The Quimper Peninsula is a narrow peninsula forming the most northeastern extent of the Olympic Peninsula of Washington state in the northwestern United States of America.

The peninsula is named after the Peruvian-born Spanish explorer Manuel Quimper who, in command of , charted the north and south coasts of the Strait of Juan de Fuca during the summer of 1790. The Spanish had given the name Quimper to today's New Dungeness Bay, which George Vancouver had renamed New Dungeness. In 1838 Charles Wilkes gave the peninsula the name Dickerson, but the U.S. Coast Survey renamed it with Quimper's name.

The Quimper Peninsula is defined by Discovery Bay to the west, the Strait of Juan de Fuca to the north, and Port Townsend Bay to the east. From the isthmus it extends approximately seven miles to the north-northwest and then curves to the northeast for another four miles before terminating at Point Wilson. For most of its length the width is less than four miles. This peninsula forms the westernmost boundary of Admiralty Inlet. Its approximate geographic center is at coordinates .
☆ ☆ ☆ ☆ ☆ ☆ ☆
### Exercises
**1)** Copy word for word the part of the Quimper Peninsula passage that begins with the words containing "The Quimper Peninsula is defined" and ends with "at coordinates .".
**2)** Answer these questions using the Quimper Peninsula passage:
(a) Who gave the peninsula the name Dickerson, and in what year?
(b) Which body of water lies to the east of the peninsula?
(c) At which point does the peninsula terminate?
**3)** Translate this sentence from the Quimper Peninsula passage into Spanish: "For most of its length the width is less than four miles."
☆ ☆ ☆ ☆ ☆ ☆ ☆
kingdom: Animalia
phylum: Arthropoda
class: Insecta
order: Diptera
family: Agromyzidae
☆ ☆ ☆ ☆ ☆ ☆ ☆
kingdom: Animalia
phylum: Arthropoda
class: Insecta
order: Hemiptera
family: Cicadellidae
☆ ☆ ☆ ☆ ☆ ☆ ☆
### Answers provided
**1)**
The Quimper Peninsula is defined by Discovery Bay to the west, the Strait of Juan de Fuca to the north, and Port Townsend Bay to the east. From the isthmus it extends approximately seven miles to the north-northwest and then curves to the northeast for another four miles before terminating at Point Wilson. For most of its length the width is less than four miles. This peninsula forms the westernmost boundary of Admiralty Inlet. Its approximate geographic center is at coordinates .

**2)**
(a) Charles Wilkes, in 1838.
(b) Port Townsend Bay.
(c) Point Wilson.

**3)** En la mayor parte de su longitud, el ancho es inferior a cuatro millas.